What good is a scale-out system that can only reach 2/3 the performance or ¾ the capacity in 7X the space of a product that has already been shipping to actual customers for over a year?

Yes, the performance of a Violin system under garbage collection varies, because it was designed to. Our systems are designed for real world use, which is busty, database loads, boot storms, etc., rather than cap our customers' performance to never be greater than the average performance we allow the user to burst and then catch up during the lulls.

If your use case doesn’t have lulls, if your use case really does call for 1M mixed R/W IOPs, then yes, you will need our SLC product, but then that is why we have one.
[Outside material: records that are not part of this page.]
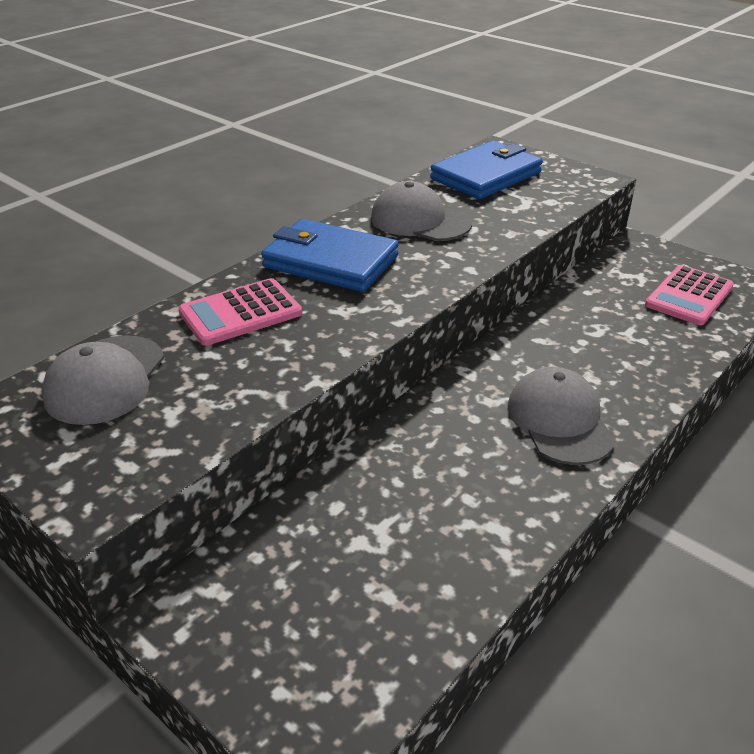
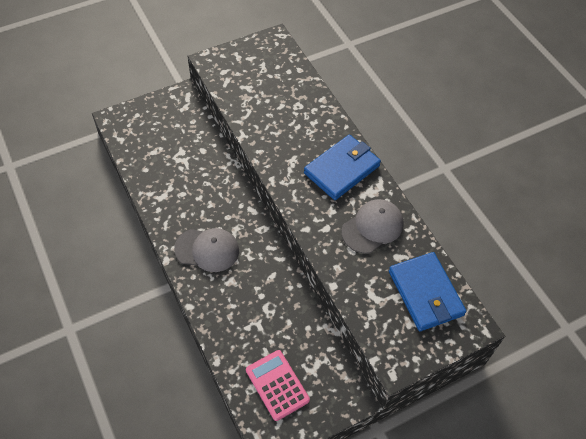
camera: 110 degrees right, 20 degrees up
(105, 380) = (279, 71): grey cap -> none
(240, 313) = (308, 122): pink calculator -> none

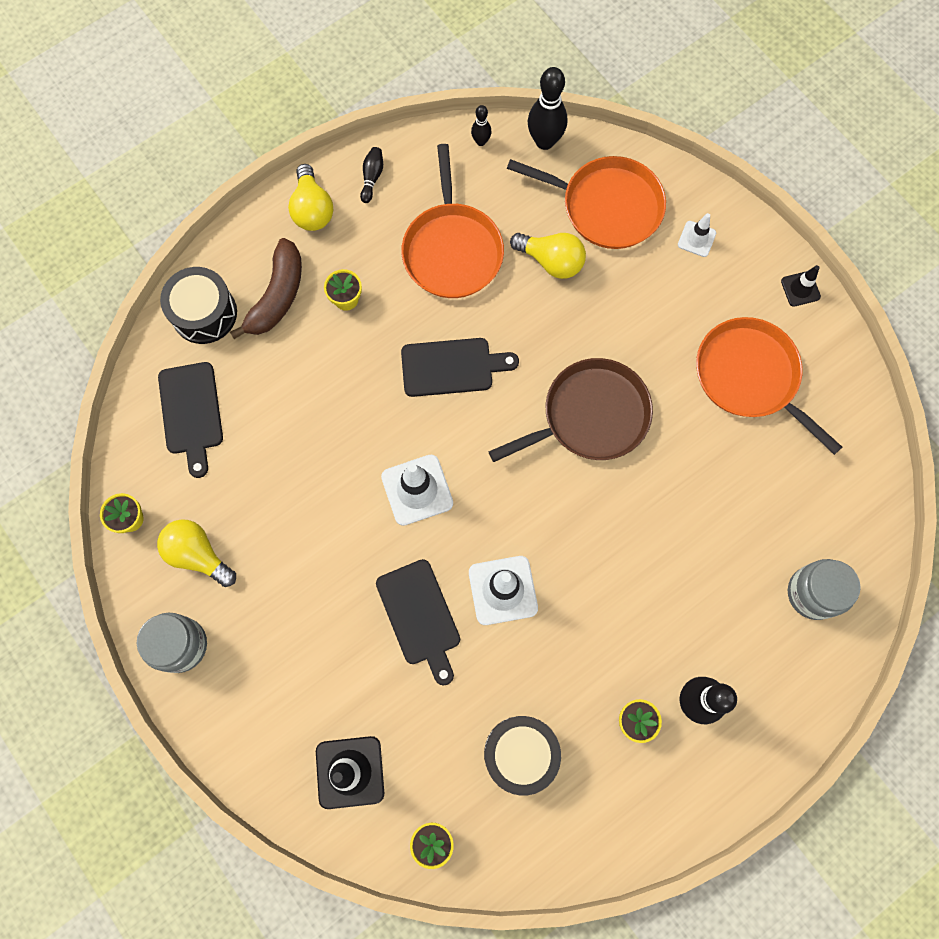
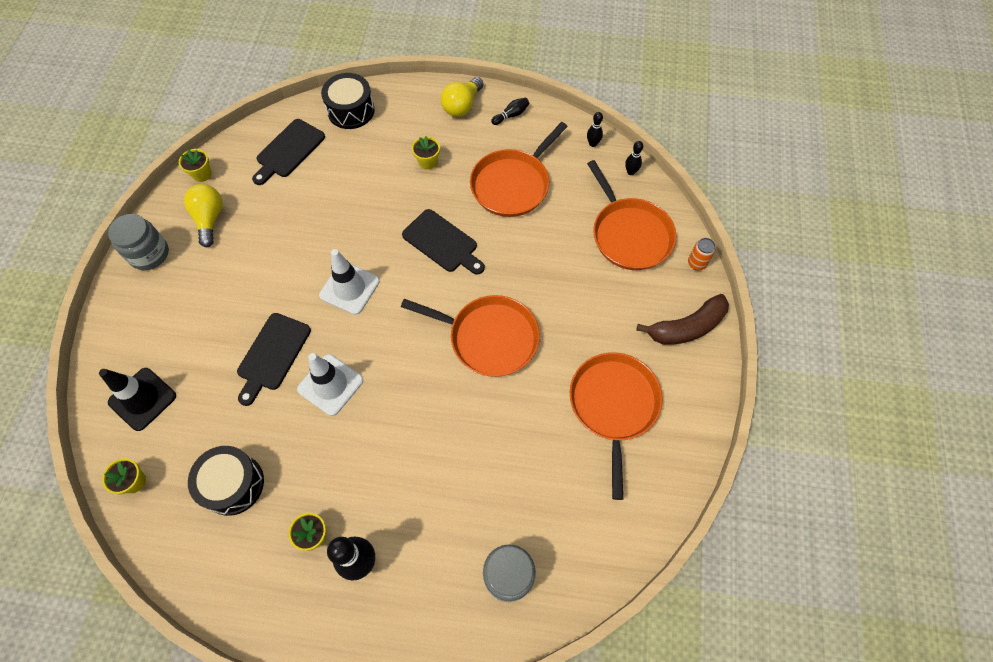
camera: 45 degrees right, 10 degrees down
(277, 296) = (395, 132): brown banana -> brown banana (686, 327)
(544, 141) = (630, 172): black bowling pin -> black bowling pin, size x0.52
(551, 261) = (562, 236): yellow light bulb -> none
(590, 416) = (489, 338): brown pan -> orange pan
(689, 183) = (696, 263): none -> orange can
(696, 239) = (667, 298): white traffic cone -> none
(800, 289) = (705, 384): black traffic cone -> none

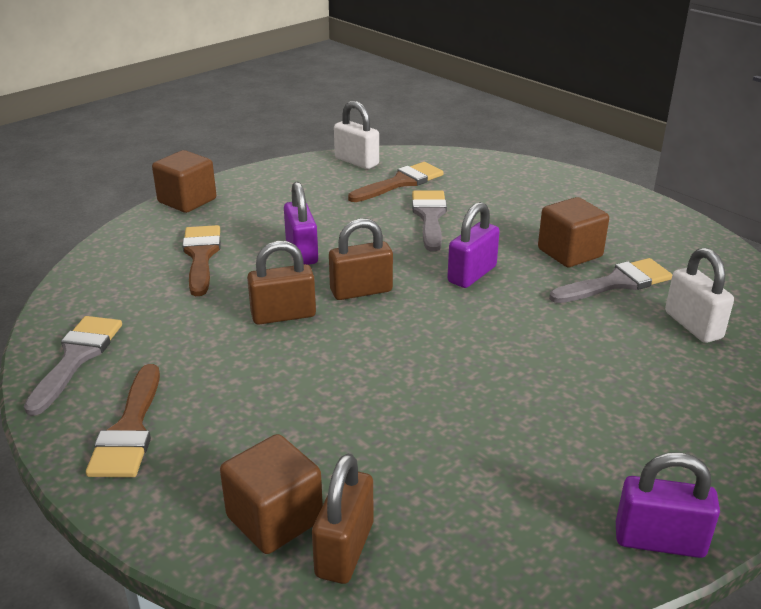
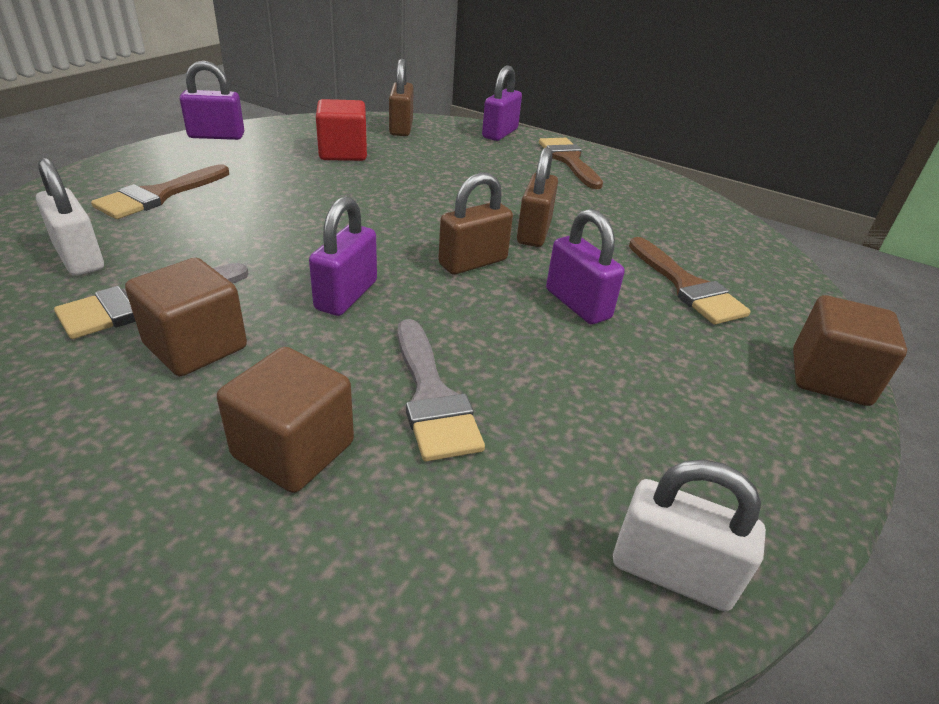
camera: 160 degrees right, 5 degrees up
(76, 357) = (662, 192): grey brush -> none
(175, 518) = (500, 133): none -> purple padlock
(274, 519) = (446, 135): brown cube -> brown cube (293, 449)
(283, 315) = (533, 232): brown padlock -> brown padlock turned 45 degrees counterclockwise
(400, 182) = (526, 496): brown brush -> brown brush (159, 195)
(456, 474) = (343, 153): none -> red cube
It's funny isn’t it, that EMC claims one of the great benefits of using off the shelf SSDs is how easy it is for them to qualify parts and change components and yet they have only a single configuration to offer. Meanwhile, it's Violin that truly does have a product designed from the ground up for flash, who can offer you a range of products to fit your needs and budget, as well as your existing power feed and floor space.

In future posts, I will explore many of the other wild claims XtremIO has made and show them to be as  absurd as their garbage collection claims.